The Ministerial Legislative Committee on Sunday passed the “NGO Bill,” proposed by MKs Ayelet Shaked (Jewish Home) and MK Robert Ilatov (Israel Beiteinu), limiting foreign donations to Israeli non-governmental organizations.
The law is nothing if not controversial: it seeks to levy a fine of 45% on donations from abroad to Israeli organizations, if their goals or actions include a call to try IDF soldiers in international courts; a call to boycott, disinvest, or apply sanctions against the state of Israel or its citizens; the denial of the existence of the state of Israel as Jewish and democratic; incitement to racism, or support for an armed struggle of an enemy state or terrorist organization against Israel.
MK Shaked argued that foreign funds are being used to subvert the will of the Israeli voter, permitting an extremist minority a disproportionately influential voice in the market of public opinions.
“This extremist minority endangers the state of Israel and is being employed as a universal beach head towards the delegitimization of Israel,” Shaked said, adding, “This important law will help dramatically in the fight against this phenomenon and to limit foreign states’ ability to intervene in Israel’s internal affairs.”
Eight ministers voted for the bill and four against. The next step is introducing the bill for an initial vote by the Knesset plenum. But Justice Minister Tzipi Livni has announced that she intends to appeal the committee decision in the high court, which in Israel doesn’t have to wait until a bill becomes a law. One of the perks of being a judge in Israel is that you can subvert the will of the voter on the national and municipal level, and abort legislative efforts even as they are being conceived.
The Ministerial committee approved the proposed bill despite the opinion of AG Yehuda Weinstein, who believes it is unconstitutional. In his opinion, the proposed law would not impose a tax on the targeted NGOs, but a fine, intended to generate a chilling effect and to effectively block donations to these organizations.
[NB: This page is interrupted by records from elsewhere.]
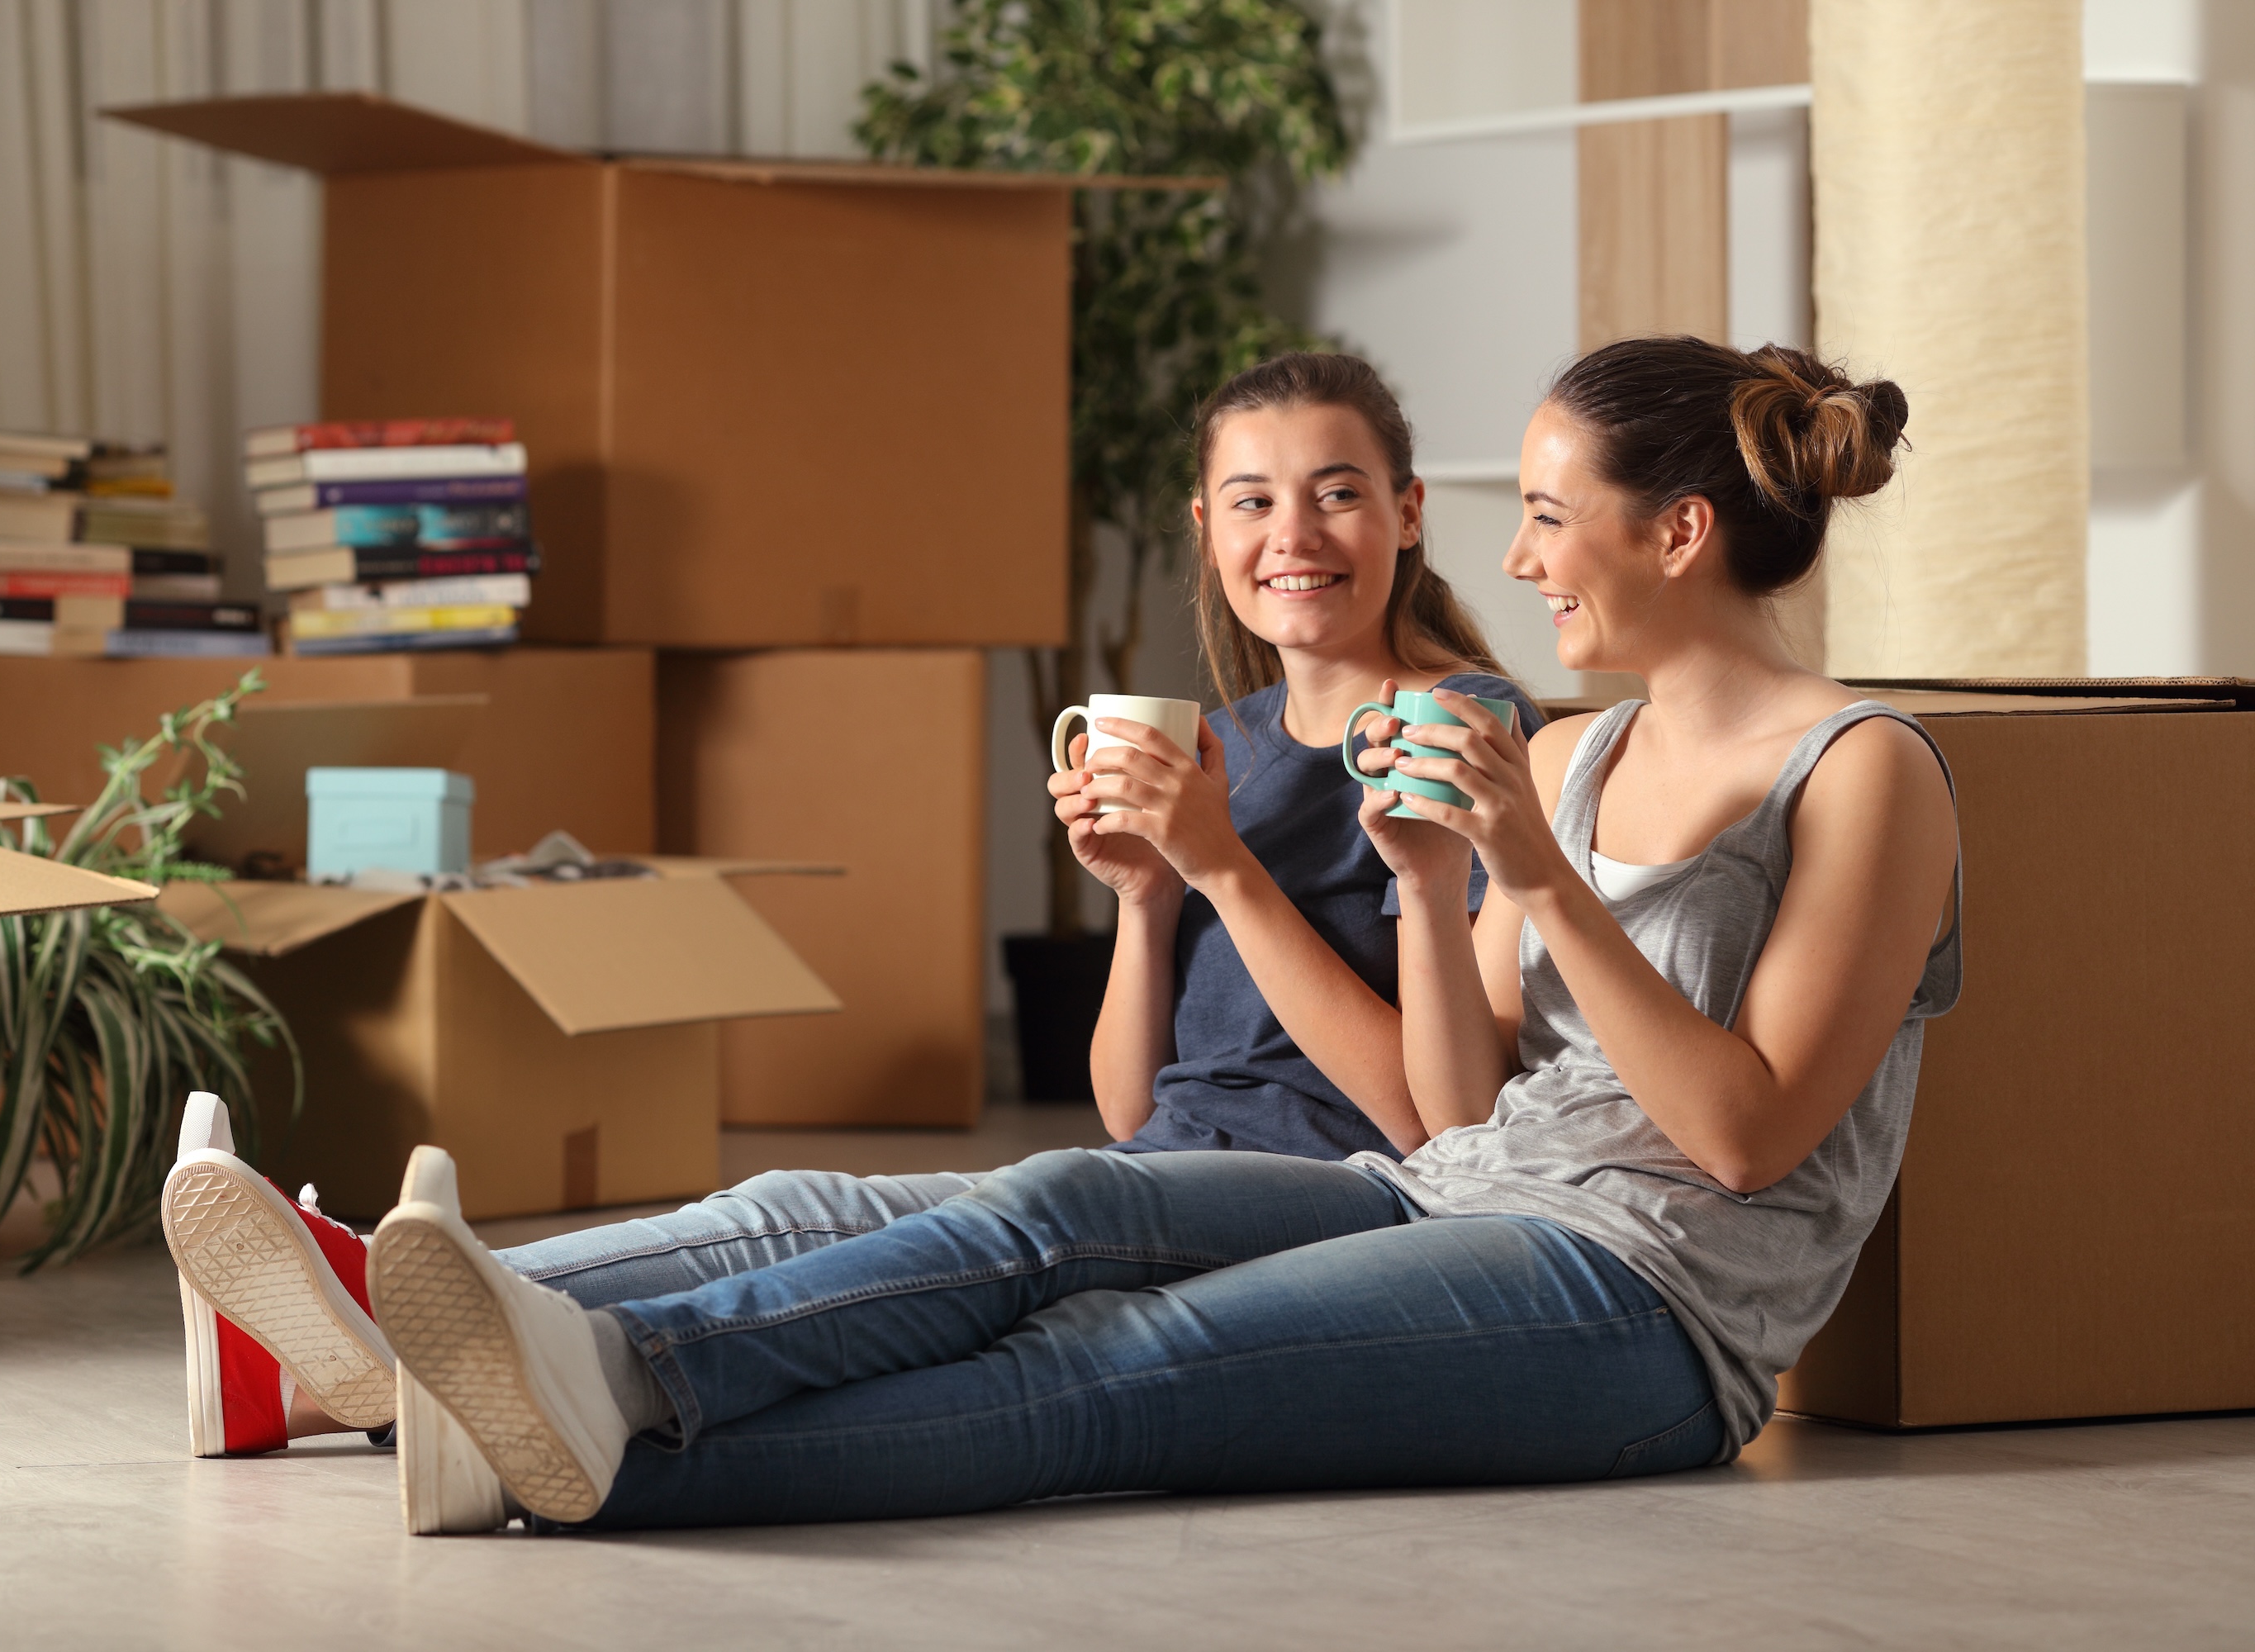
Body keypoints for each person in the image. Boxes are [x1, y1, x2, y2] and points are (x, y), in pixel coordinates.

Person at [340, 334, 1962, 1531]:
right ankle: (583, 1365)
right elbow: (1458, 1116)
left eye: (1550, 516)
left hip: (1653, 1304)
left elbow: (1748, 1137)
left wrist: (1530, 880)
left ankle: (575, 1429)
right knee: (1061, 1199)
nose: (1523, 556)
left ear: (1675, 533)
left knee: (1119, 1367)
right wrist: (1425, 880)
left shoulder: (1865, 772)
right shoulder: (1573, 754)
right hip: (1436, 1194)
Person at [160, 354, 1543, 1515]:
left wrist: (1224, 870)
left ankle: (563, 1360)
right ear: (1205, 526)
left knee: (1032, 1210)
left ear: (1409, 514)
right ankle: (328, 1327)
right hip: (1176, 1169)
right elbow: (1138, 1105)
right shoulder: (1226, 744)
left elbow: (1440, 1129)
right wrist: (1146, 896)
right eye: (1253, 500)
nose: (1292, 534)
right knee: (796, 1205)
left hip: (1343, 1198)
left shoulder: (1462, 731)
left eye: (1338, 494)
This means that should Weinstein be called on to defend the bill against an appeal by the Justice minister, he would have a hard time fulfilling his prescribed duties.
In my humble opinion, the Shaked bill is extremely dangerous, handing government even more power than it already has to repress democratic activity. As usual, Israeli politicians continue to fail to understand that the highest function of a democracy is not majority rule—you can get that in most political environments, from Ruanda to China—but the protection of minorities. Especially the minorities government loathes.
The Israeli political system already has way too much power over individuals and organizations, and I fear that the law that subverts free speech in support of a cause I support would one day be used against me and on behalf of causes I detest.
Israel already has laws on the books prohibiting advocating boycotts and disinvestments. Those can be used to protect and defend Israeli concerns without resorting to dangerous, new legislation.